Called the African American Civil Rights Network Act of 2017 the “legislation directs the Secretary of the Interior to identify and create a national network of historic sites, stories, research facilities and educational programs connected to the modern African American civil rights movement,” according to Congressman William Clay (Mo), who sponsored the legislation.

The politics of Washington D.C. these days are clearly mired in partisan confrontation that results in nothing. Our president presides over an administration suffering from acute policy inertia. Incivility has precluded the production of meaningful legislation.

Against this backdrop, a law about the salience about our civic memory is important because it allows us to identify the trajectory of our social development.

The reality is that Civil Rights Movement was the result of thousands of acts of resistance the spanned nearly twenty years. Acts of heroism cumulatively created the movement that took place in small towns and cities throughout the South in the 1950s and 60s in such places as St.
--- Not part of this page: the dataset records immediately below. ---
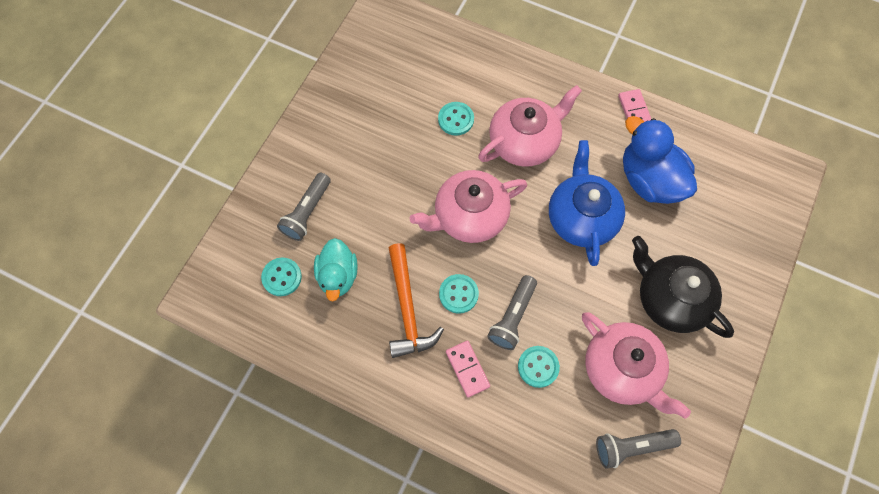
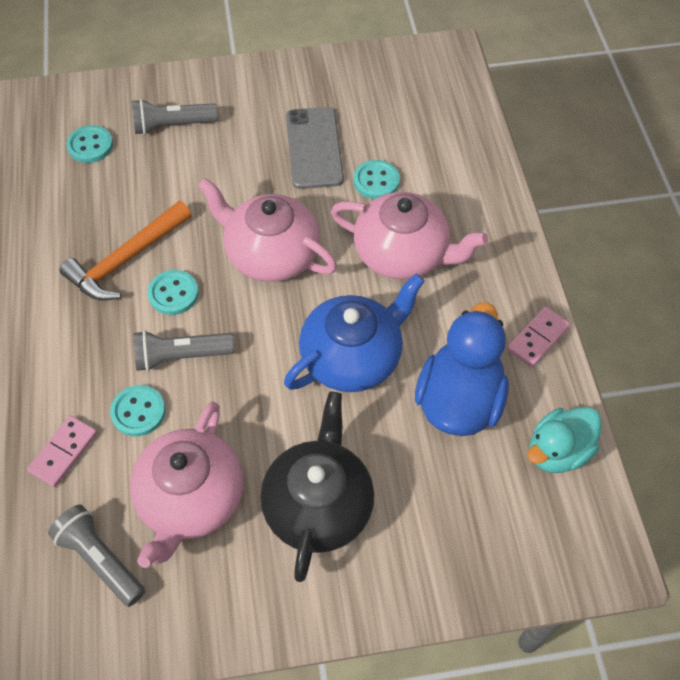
camera: 55 degrees right, 10 degrees down
turquoise duck [314,238,358,301] -> turquoise duck moved to [528,407,602,473]
pink domino [446,340,490,398] -> pink domino moved to [27,416,97,487]
none -> grey phone [286,107,344,189]

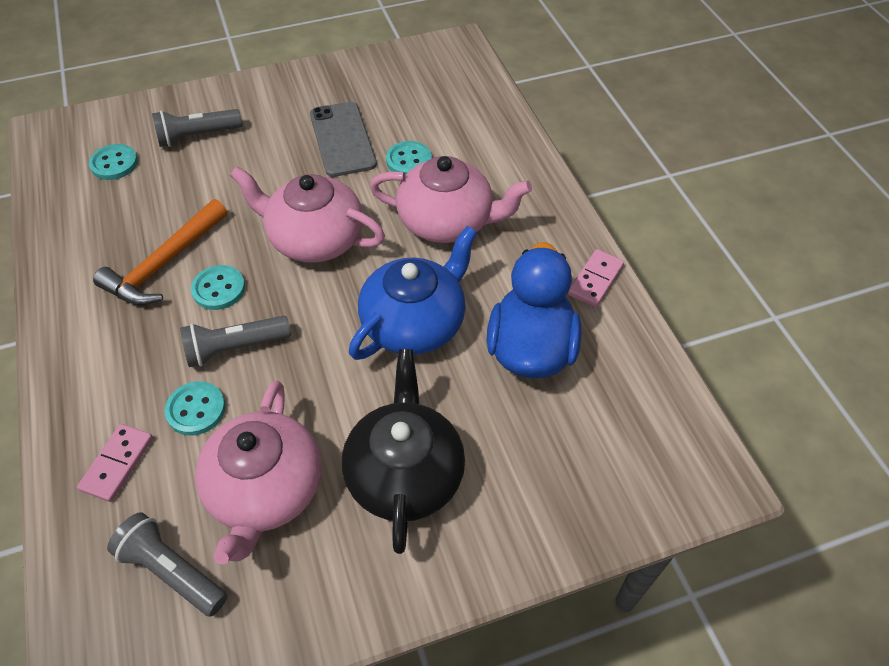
camera: 10 degrees left, 5 degrees down
turquoise duck [528,407,602,473] -> none

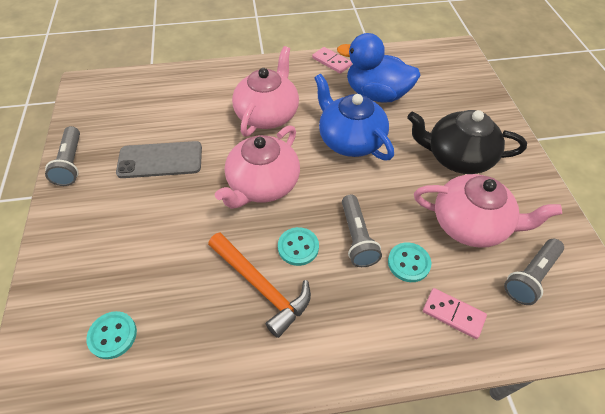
camera: 80 degrees left, 0 degrees up
grey flashlight [152,109,243,147] -> grey flashlight moved to [45,126,80,186]
turquoise button [386,141,432,175] -> none

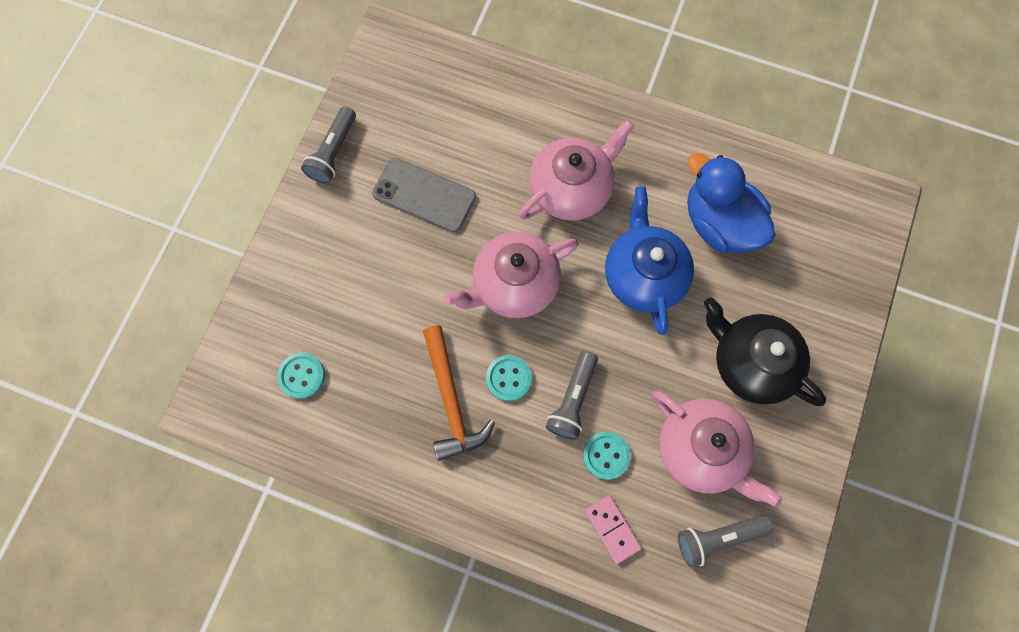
camera: 30 degrees right, 20 degrees up
pink domino [312,47,352,74] -> none

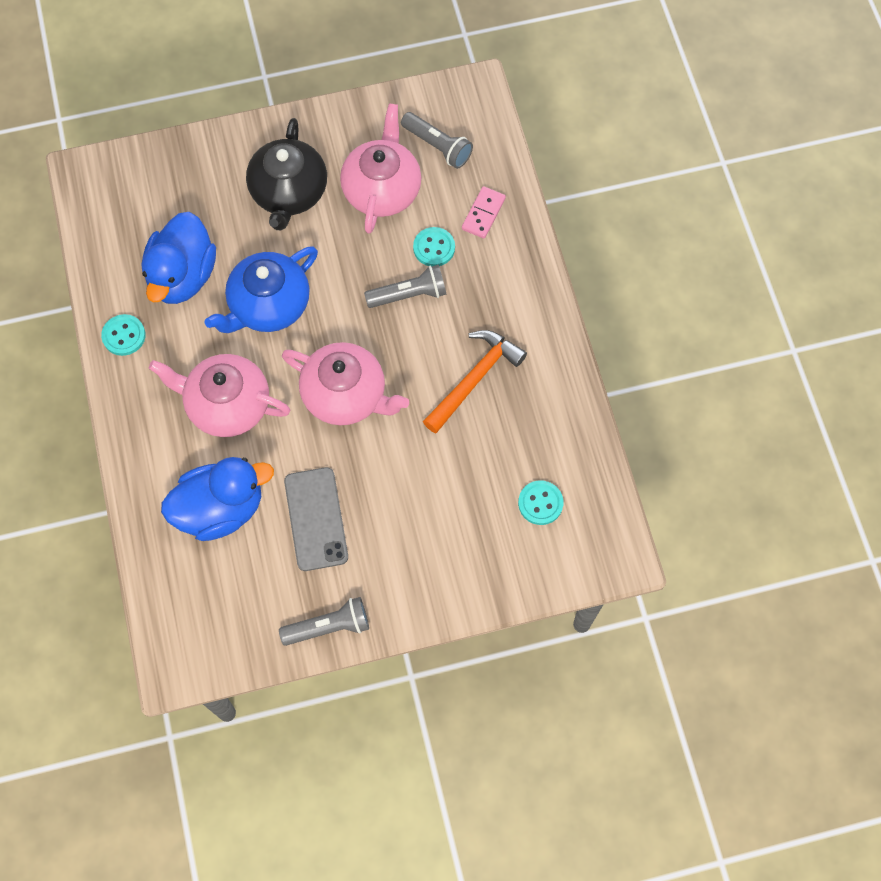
camera: 125 degrees left, 5 degrees down
turquoise button [486,355,532,401] -> turquoise button moved to [101,314,146,356]
none -> blue duck [161,457,274,541]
Augustine, Florida and Albany, Georgia, Mobile, Alabama and Memphis, Tennessee.

Many of those freedom fighters were unheralded preachers, school teachers, garbage workers, students, volunteers from northern colleges and organizers from hamlets and big cities across the mid-west. They sought to register to vote when the current customs made it difficult. They organized to integrate public transportation, hospitals and bring an ending to public restrooms segregated by race.

Myopically, Americans unfortunately often see the Civil Rights Movement as one massively coordinated event. The iconic names of Thurgood Marshall, Bayard Rustin and Fannie Lou Hamer often come to mind.

But it is essentially the quiet work of unsung Americans -- white and black, young and old -- who Congressman Clay fears losing.

“Across this great country, precious historic waypoints along the routes of that still largely untold story are at risk of being lost forever. My hope is that the historic civil rights trails and the programs that will grow from this act will honestly tell the full and sometimes painful story of the struggle for civil rights,” said Clay in a press release statement last week.

What’s clear is that the Civil Rights Movement is a definitive part of American history. The movement is filled with facts, events and the lives of people who contributed to broadening our definition what it means to live in a participatory democracy. To neglect the many stories that comprise the features of the movement is tantamount to ignoring history. It would be like squandering vital information that makes up our political culture.

If we want to know the triumphs in our democracy to the fullest, we should feel compelled to preserve the history of our country in exacting detail.

It's critical that we engage our struggles as well as the successes. If we do this, we will find ourselves better able to recognize the historic contours of our nation.